EXTRAIT DU DOCUMENT:
>>>>>
Com­ment sa ten­ta­tive d’influencer le monde catho­lique ita­lien et sur­tout la poli­tique des catho­liques ita­liens a‑t-elle été per­çue par l’Eglise ?
L’action de Civil­tà ita­li­ca a duré jusqu’au milieu des années cin­quante et impli­qué toutes les forces anti­com­mu­nistes. Scep­tique comme Ged­da à l’égard de De Gas­pe­ri, Ron­ca a cher­ché, jusqu’en 1946, à contre­car­rer la créa­tion d’un par­ti unique des catho­liques. Ce que Ron­ca – comme Ged­da – crai­gnait, c’était la pos­si­bi­li­té que la Démo­cra­tie chré­tienne réus­sisse (comme cela s’est pro­duit ensuite) à gérer par le centre de l’échiquier poli­tique les rap­ports avec la droite et la gauche de manière simul­ta­née, en fai­sant voler en éclats l’opposition de prin­cipe au com­mu­nisme.
L’idée de De Gas­pe­ri d’une Démo­cra­tie chré­tienne enten­due comme un par­ti du centre qui regarde à gauche, selon l’expression bien connue, finis­sait bien loin du pro­jet de Ron­ca et Ged­da, qui, à l’inverse, pré­voyaient un robuste ancrage au centre en tant qu’alternative à la poli­tique de Togliat­ti. En outre, la pré­sence, au sein de la Démo­cra­tie chré­tienne, d’un impor­tant cou­rant pro­gres­siste avec lequel De Gas­pe­ri dut régler ses comptes, empê­chait le déve­lop­pe­ment d’une poli­tique atlan­tiste sérieuse et modé­rée. C’est aus­si pour atté­nuer le poids de la gauche de la Démo­cra­tie chré­tienne que Ron­ca misa davan­tage sur des milieux dif­fé­rents, afin de créer une ossa­ture modé­rée en mesure de mettre hors d’état de nuire le PCI et ses alliés, plus ou moins visibles.
<<<<<
DONNÉES FOURNIES:
>>>>>
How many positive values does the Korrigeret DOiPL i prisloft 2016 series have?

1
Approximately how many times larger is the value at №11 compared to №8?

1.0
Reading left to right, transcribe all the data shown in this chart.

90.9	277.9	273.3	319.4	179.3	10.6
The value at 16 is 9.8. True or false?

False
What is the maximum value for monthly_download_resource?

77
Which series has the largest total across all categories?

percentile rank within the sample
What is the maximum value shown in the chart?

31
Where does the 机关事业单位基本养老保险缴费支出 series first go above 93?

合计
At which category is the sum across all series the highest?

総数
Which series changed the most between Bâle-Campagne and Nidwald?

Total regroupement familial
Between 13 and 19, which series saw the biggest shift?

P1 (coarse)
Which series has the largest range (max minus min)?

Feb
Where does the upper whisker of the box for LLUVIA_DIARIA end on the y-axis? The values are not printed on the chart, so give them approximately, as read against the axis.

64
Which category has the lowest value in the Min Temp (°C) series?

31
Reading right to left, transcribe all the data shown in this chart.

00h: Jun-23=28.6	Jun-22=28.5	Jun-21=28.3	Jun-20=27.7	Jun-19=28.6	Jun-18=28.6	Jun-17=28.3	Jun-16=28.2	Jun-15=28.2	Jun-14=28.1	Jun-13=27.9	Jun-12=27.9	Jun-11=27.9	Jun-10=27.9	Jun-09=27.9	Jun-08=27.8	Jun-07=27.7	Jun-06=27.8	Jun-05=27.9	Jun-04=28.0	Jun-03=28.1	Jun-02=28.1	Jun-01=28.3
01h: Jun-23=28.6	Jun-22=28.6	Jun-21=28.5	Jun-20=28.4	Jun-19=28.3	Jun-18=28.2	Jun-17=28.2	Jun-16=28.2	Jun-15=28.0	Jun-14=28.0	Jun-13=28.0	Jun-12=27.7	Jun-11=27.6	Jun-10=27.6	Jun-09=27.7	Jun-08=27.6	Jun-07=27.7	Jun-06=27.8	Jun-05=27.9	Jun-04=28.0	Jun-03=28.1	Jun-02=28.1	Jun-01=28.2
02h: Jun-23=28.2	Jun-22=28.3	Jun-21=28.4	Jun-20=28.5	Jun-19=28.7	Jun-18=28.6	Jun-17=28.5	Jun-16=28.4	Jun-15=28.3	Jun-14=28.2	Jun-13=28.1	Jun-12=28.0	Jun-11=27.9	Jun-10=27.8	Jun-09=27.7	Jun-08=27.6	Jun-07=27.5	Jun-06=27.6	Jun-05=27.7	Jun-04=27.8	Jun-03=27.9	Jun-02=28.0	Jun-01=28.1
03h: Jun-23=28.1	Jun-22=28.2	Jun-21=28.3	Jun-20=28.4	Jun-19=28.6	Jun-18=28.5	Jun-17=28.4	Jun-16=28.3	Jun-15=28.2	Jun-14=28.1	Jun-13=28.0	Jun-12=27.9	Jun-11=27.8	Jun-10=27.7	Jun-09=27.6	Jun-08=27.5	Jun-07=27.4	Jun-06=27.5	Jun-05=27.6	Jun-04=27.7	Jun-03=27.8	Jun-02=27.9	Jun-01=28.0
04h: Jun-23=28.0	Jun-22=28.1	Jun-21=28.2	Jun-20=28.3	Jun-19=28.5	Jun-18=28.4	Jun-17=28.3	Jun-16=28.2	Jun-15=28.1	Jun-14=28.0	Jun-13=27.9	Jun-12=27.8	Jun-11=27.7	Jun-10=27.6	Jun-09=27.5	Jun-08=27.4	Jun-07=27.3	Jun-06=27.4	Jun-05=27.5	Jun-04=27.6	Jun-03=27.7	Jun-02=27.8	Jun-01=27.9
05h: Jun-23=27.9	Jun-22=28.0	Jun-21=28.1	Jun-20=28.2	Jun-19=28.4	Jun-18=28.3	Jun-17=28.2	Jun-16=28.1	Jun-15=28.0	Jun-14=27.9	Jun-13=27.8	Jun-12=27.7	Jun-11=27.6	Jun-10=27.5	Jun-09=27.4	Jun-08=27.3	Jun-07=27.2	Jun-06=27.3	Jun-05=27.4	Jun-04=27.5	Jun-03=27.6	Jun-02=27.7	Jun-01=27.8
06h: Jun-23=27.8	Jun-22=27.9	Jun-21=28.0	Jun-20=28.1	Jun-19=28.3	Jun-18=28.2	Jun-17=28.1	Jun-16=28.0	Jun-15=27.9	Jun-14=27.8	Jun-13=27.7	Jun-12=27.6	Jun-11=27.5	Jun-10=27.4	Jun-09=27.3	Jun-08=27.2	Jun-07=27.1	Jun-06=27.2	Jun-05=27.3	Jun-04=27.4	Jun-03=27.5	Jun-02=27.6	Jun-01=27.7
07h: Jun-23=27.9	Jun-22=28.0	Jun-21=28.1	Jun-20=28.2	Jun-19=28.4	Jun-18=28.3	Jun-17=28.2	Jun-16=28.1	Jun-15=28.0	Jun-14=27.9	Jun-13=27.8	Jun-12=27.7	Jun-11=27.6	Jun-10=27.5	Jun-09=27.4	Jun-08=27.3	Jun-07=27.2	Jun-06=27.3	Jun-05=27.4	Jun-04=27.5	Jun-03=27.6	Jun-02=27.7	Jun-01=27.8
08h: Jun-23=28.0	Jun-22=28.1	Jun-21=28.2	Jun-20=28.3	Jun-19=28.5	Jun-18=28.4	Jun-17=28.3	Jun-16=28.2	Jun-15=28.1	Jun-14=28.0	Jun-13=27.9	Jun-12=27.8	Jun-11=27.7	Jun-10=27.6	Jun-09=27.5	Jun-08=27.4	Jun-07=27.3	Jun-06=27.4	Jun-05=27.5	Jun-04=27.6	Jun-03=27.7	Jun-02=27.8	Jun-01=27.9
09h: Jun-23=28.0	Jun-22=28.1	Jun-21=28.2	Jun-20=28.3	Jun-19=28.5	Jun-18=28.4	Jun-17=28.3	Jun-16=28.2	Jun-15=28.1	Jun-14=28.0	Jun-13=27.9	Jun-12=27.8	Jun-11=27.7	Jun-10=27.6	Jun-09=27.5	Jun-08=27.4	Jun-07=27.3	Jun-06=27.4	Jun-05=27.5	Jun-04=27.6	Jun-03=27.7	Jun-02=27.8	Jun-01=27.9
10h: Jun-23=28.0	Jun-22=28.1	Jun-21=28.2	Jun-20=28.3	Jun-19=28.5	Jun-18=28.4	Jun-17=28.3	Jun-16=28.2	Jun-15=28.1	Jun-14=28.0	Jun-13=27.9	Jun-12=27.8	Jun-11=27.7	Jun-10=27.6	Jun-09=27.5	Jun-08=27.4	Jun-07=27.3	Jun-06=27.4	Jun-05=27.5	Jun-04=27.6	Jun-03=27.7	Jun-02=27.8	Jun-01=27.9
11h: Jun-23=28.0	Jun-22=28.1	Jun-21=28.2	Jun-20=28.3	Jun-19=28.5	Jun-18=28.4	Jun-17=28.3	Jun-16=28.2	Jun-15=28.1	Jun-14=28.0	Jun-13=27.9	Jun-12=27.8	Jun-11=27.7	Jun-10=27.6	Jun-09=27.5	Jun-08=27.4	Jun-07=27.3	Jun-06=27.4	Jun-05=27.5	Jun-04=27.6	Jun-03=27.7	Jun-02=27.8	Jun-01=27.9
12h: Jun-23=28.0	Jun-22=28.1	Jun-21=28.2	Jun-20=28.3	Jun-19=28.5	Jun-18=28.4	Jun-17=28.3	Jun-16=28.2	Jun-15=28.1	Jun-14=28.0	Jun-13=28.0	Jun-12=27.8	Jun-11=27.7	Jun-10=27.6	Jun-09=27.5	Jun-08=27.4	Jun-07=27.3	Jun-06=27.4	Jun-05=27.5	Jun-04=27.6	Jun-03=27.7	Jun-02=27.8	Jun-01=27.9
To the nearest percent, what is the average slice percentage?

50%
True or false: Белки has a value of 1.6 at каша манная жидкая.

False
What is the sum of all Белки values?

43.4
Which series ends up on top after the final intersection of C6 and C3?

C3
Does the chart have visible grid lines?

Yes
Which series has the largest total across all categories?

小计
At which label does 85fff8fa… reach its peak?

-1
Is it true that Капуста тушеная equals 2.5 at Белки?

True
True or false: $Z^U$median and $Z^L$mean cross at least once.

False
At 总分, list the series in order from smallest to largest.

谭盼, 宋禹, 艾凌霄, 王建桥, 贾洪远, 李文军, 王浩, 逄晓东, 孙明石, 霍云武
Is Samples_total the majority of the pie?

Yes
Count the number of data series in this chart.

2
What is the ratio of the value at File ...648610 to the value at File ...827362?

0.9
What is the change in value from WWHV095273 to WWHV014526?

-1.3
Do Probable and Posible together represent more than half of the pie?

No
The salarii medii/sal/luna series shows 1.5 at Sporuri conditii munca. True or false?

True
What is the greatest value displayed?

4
<<<<<
OBJECTIF VISÉ: Résumez en trois phrases au plus le paragraphe de l'extrait qui commence par « L'action de Civiltà italica », sans perdre ses faits principaux. Les lignes ne servent pas à cet exercice.

RÉSULTAT: L'action de Civiltà italica, qui a mobilisé toutes les forces anticommunistes, a duré jusqu'au milieu des années cinquante. Méfiant comme Gedda envers De Gasperi, Ronca a tenté jusqu'en 1946 d'empêcher la création d'un parti unique des catholiques. Tous deux craignaient que la Démocratie chrétienne parvienne, depuis le centre, à gérer simultanément ses rapports avec la droite et la gauche en faisant voler en éclats l'opposition de principe au communisme, ce qui s'est ensuite produit.